Problem requirements: Every line containing the word "above" must be pulled from the records.

-------- Data shown

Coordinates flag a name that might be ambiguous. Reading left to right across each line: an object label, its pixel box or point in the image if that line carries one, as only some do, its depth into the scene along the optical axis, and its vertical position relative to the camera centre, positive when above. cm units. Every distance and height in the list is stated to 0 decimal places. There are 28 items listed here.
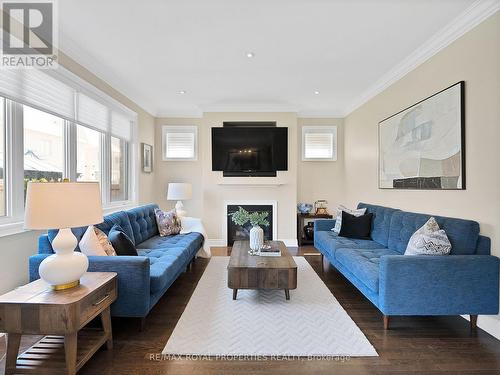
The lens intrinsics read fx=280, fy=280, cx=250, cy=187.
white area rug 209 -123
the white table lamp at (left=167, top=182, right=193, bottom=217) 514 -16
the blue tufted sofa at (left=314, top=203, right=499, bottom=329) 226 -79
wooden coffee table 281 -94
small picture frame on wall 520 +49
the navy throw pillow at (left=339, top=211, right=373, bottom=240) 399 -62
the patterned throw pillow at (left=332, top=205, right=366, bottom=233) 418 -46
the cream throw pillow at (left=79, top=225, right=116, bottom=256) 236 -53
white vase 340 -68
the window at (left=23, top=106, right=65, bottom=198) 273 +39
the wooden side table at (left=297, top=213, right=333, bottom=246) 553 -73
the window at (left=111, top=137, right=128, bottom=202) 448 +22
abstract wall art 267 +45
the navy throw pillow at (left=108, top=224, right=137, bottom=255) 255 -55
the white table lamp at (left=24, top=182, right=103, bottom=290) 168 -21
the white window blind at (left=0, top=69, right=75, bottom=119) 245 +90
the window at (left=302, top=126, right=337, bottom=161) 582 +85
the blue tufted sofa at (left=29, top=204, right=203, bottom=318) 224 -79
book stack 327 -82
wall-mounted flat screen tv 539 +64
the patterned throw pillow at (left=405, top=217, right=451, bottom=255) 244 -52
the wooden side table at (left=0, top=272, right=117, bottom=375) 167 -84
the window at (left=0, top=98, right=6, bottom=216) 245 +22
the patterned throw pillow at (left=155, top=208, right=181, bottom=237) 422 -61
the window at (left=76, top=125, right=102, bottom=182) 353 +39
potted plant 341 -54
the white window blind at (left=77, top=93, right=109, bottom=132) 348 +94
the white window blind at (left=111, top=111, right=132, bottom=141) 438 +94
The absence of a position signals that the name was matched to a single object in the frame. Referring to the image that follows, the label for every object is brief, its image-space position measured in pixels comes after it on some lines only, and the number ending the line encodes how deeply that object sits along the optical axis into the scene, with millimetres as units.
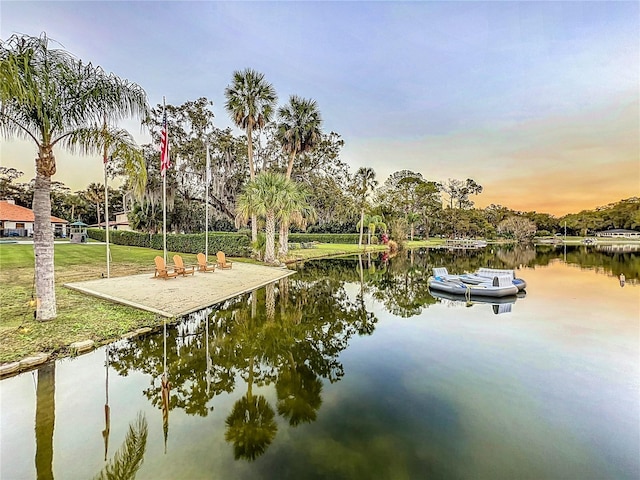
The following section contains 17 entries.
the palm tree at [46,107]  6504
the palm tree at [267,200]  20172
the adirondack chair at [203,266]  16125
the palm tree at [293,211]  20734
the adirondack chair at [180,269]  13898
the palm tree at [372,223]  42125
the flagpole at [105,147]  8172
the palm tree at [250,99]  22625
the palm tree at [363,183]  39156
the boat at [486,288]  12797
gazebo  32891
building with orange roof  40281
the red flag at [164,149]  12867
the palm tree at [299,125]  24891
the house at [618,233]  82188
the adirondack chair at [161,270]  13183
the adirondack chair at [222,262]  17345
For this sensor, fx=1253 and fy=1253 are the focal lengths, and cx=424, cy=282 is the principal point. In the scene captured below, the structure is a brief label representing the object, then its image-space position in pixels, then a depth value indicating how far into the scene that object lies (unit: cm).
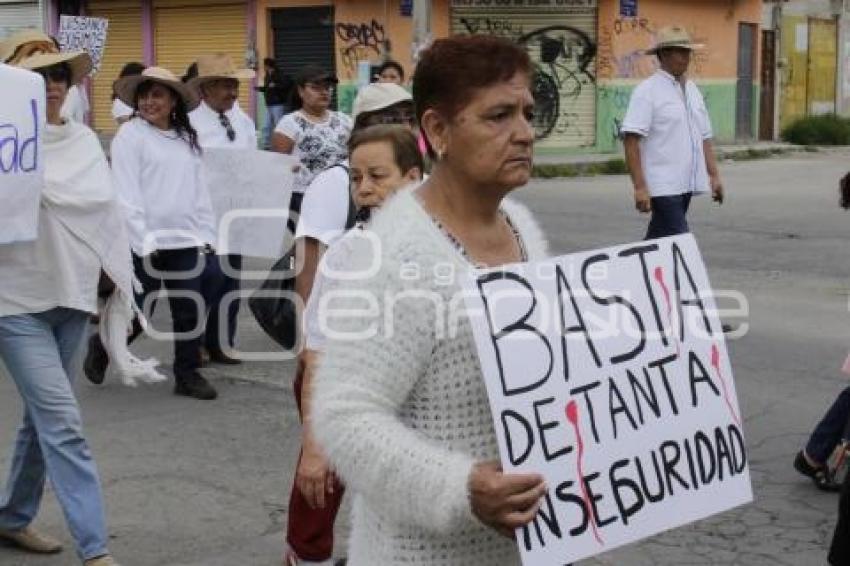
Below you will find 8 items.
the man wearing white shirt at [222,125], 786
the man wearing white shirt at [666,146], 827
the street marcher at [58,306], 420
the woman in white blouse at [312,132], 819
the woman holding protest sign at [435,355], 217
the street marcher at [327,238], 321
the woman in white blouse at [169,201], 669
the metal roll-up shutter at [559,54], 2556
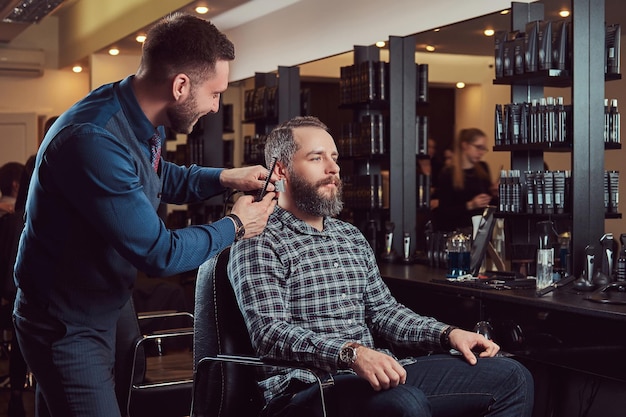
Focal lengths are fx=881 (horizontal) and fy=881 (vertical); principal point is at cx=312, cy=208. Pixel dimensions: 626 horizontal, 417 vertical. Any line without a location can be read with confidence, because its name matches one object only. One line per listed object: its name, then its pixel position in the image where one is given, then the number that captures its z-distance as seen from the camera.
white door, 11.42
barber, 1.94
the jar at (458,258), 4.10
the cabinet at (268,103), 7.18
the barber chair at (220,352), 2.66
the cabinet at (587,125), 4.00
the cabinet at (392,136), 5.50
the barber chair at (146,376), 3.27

----------------
-------- Data shown

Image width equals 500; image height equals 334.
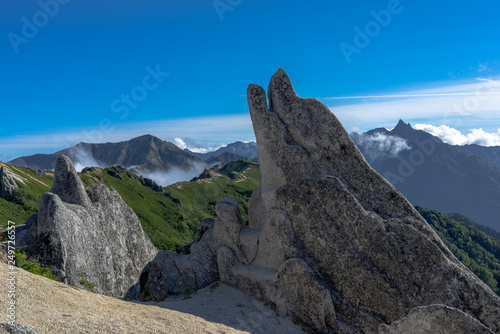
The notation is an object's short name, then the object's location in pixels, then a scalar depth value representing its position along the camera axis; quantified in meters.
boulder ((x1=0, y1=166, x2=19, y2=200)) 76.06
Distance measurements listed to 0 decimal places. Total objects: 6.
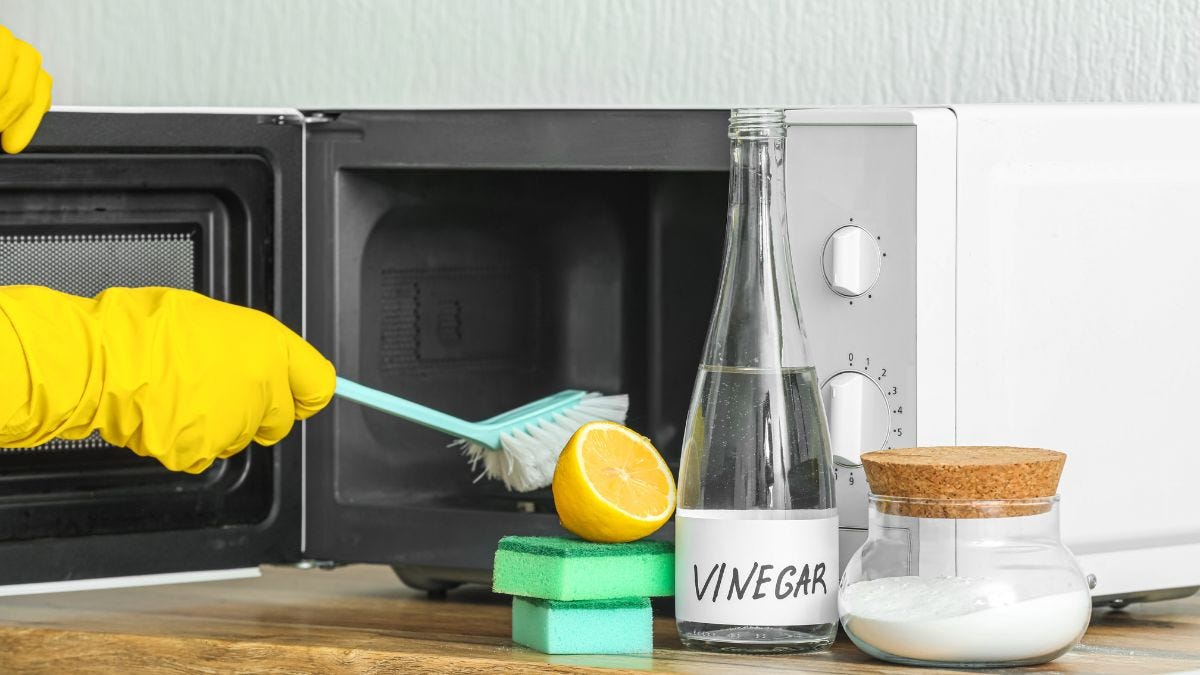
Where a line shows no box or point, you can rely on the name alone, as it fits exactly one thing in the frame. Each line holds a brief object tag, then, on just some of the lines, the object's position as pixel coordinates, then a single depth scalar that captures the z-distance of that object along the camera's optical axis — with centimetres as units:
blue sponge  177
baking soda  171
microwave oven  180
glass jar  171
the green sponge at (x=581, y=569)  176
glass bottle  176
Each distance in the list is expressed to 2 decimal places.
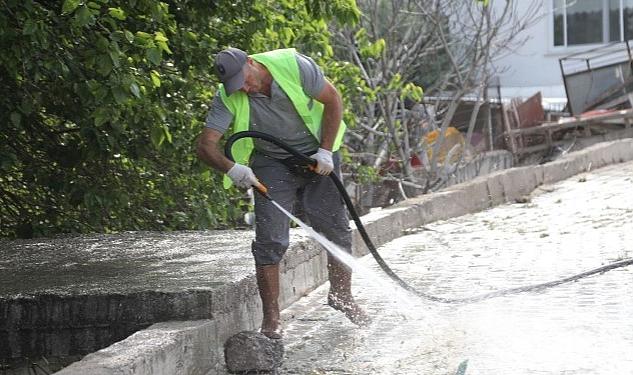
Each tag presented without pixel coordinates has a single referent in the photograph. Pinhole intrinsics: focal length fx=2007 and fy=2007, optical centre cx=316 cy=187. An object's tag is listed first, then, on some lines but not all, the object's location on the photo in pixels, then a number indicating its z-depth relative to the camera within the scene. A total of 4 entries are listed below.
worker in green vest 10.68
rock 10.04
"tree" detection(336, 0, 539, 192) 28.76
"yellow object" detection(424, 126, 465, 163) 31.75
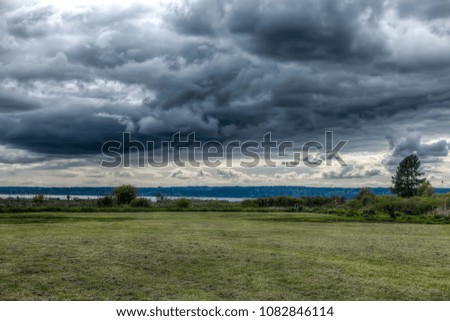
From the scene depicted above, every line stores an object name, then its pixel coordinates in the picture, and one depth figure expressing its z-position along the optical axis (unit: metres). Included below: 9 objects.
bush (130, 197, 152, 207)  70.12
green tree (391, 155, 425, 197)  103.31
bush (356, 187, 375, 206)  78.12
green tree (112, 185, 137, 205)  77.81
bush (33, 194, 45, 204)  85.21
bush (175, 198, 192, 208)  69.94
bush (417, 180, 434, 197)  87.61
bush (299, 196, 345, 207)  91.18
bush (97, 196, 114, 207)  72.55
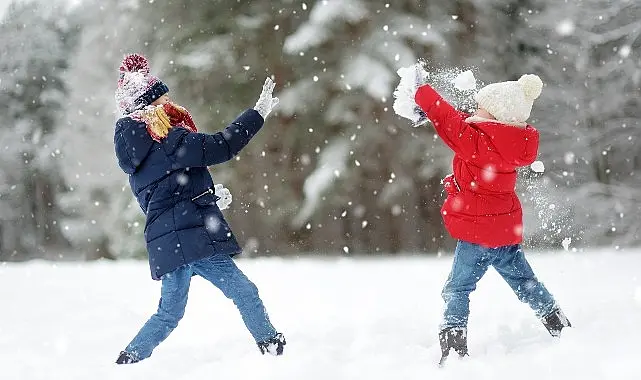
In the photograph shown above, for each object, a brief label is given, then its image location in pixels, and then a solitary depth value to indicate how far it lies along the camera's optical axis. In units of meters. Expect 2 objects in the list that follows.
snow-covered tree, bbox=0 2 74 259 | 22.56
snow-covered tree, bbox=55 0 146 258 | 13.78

----------------

Exercise result:
Coordinates flag a name that might be ambiguous. Reading left to right across each line: an object label, its pixel box or point in the image if that line carries one, as only some do, its depth into the scene along the optical axis, and its vertical position relative to the camera centre, positive when above. cm units. Every distance and height in the list is stated to 0 decimal places. There are 28 items listed here.
From the scene depicted above, every line stores an object name, then its pixel coordinates in the picture, and one depth figure expressing its z-position along the optical axis (unit: metres). Included below: 9 objects.
In the photograph shown above, for each object, a brief label is given, then its image location in pixels, and then a solitary depth value to indicate how far it lies along the camera's optical axis. In units of meters. Expect 2 objects in the list that follows.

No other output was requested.